On 26 February 2025, the Ministry of Housing and Spatial Planning published a revised version of the UAC 2012, removing sections 1 and 2 of paragraph 12 (Contractor's Liability After Delivery). This unilateral amendment brings the UAC 2012 into alignment with the statutory regime on hidden defects introduced by recent legislation: contractors are now liable for defects not discovered at the time of delivery, unless they can prove that these defects are not attributable to them.
Amendment UAC 2012
In construction agreements, it is common practice to declare
general terms and conditions applicable. In the Dutch building
practice, one of the most widely used sets of such conditions is
the Uniform Administrative Conditions for the Execution of Works
and Technical Installation Works 2012 (UAC 2012).
On 26 February 2025, the Ministry of Housing and Spatial Planning
published a revised version of the UAC 2012, removing sections 1
and 2 of paragraph 12 (Contractor's Liability After
Delivery). This unilateral amendment brings the UAC 2012 into
alignment with the statutory regime on hidden defects introduced by
recent legislation.
The amendment was prompted by the Quality Assurance (Building
Sector) Act (Wet kwaliteitsborging voor het bouwen – Wkb),
which came into effect on 1 January 2024. The Wkb aims to enhance
safety in the construction sector and provide greater protection to
principals. Among other changes, it introduced a fourth paragraph
to Article 7:758 of the Dutch Civil Code (DCC) concerning
construction works: contractors are now liable for defects not
discovered at the time of delivery, unless they can prove that
these defects are not attributable to them. The previous version of
paragraph 12 of the UAC 2012 conflicted with this new legal
framework.
From UAC to the DCC: what does this mean for principals?

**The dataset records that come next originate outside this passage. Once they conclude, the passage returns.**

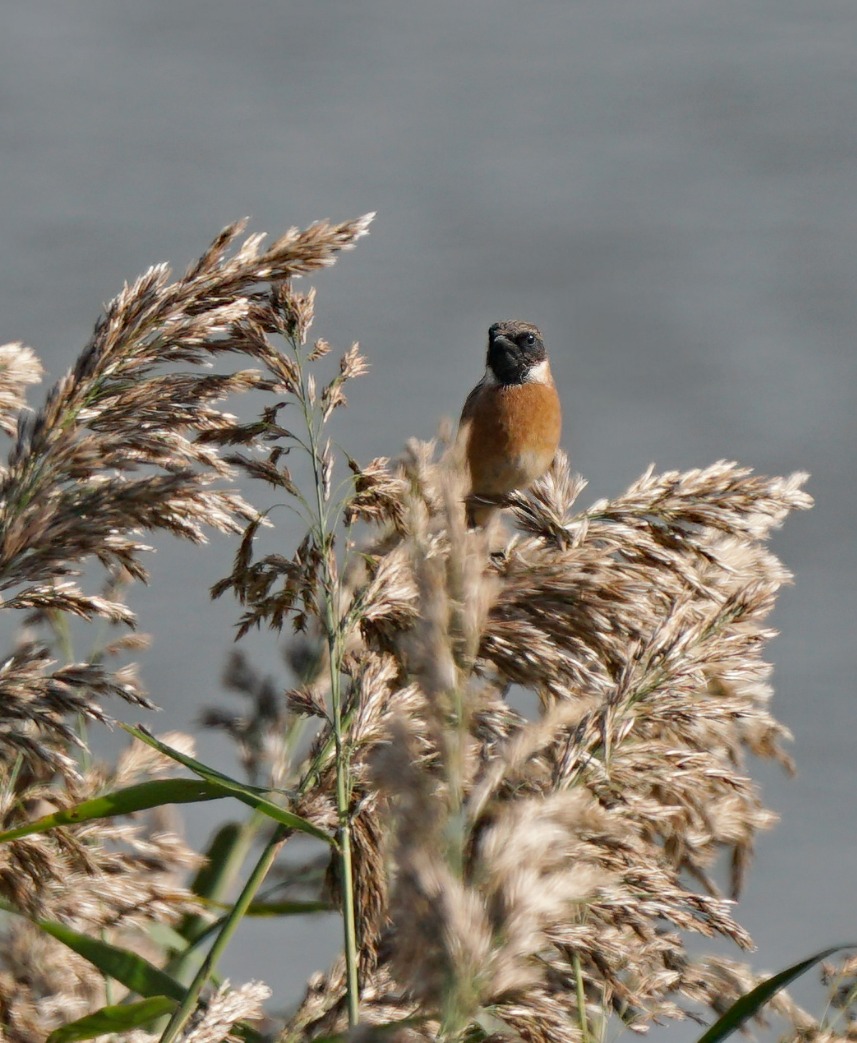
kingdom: Animalia
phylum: Chordata
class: Aves
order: Passeriformes
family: Muscicapidae
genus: Saxicola
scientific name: Saxicola rubicola
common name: Sortstrubet bynkefugl
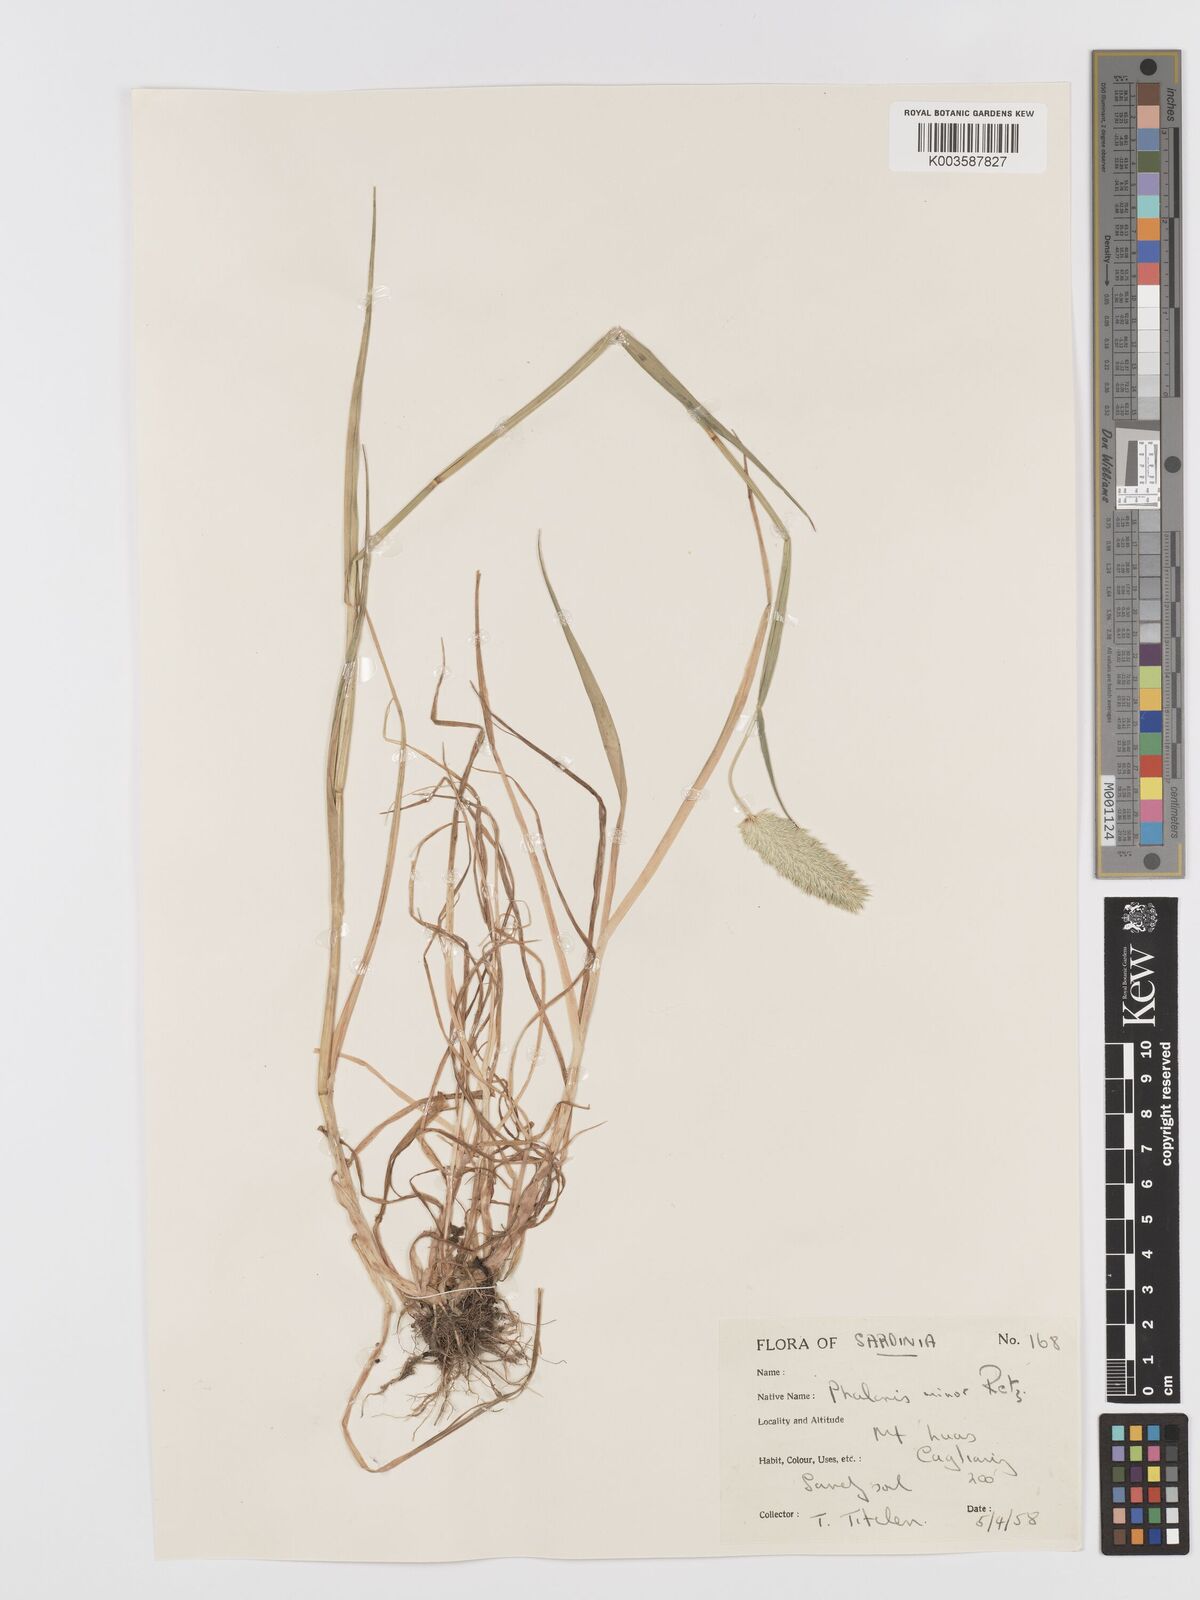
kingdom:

Under the earlier version of paragraph 12 of the UAC 2012, a
contractor was not liable for shortcomings after delivery unless
three conditions were satisfied: (i) the defect was attributable to
the contractor, (ii) the defect could not reasonably have been
discovered despite proper supervision during execution or at
delivery; and (iii) the principal notified the contractor within a
reasonable period after discovery.
Following the removal of sections 1 and 2 of paragraph 12, the
parties now fall back fully on the statutory framework. Pursuant to
Article 7:758(4) DCC, a contractor is liable for any defects not
discovered at the time of delivery, unless they can demonstrate
that such defects are not attributable to them. The Wkb has thus
led to a broader post-delivery liability for contractors.
Was revising paragraph 12 of the UAC 2012 really necessary?
For professional principals, deviation from Article 7:758(4) DCC
is only possible through explicit contractual agreement; it cannot
be achieved solely by referring to the UAC 2012. Strictly speaking,
therefore, the removal of sections 1 and 2 was not necessary. Where
the UAC 2012 are declared applicable without specific contractual
provisions concerning post-delivery liability, the statutory
liability regime under the DCC already prevails over previously
more contractor-friendly provisions.
It is possible that the “legislator” sought to preclude
any potential ambiguity and therefore opted to remove sections 1
and 2 of paragraph 12 of the UAC 2012.
Conclusion
The recent amendment to the UAC 2012 provides clarity: post-delivery liability is now explicitly governed by Article 7:758(4) DCC. This clarification may also have implications for turn-key purchase agreements, where paragraphs 9 through 12 of the UAC are often applied by analogy in relation to delivery and the seller's subsequent liability.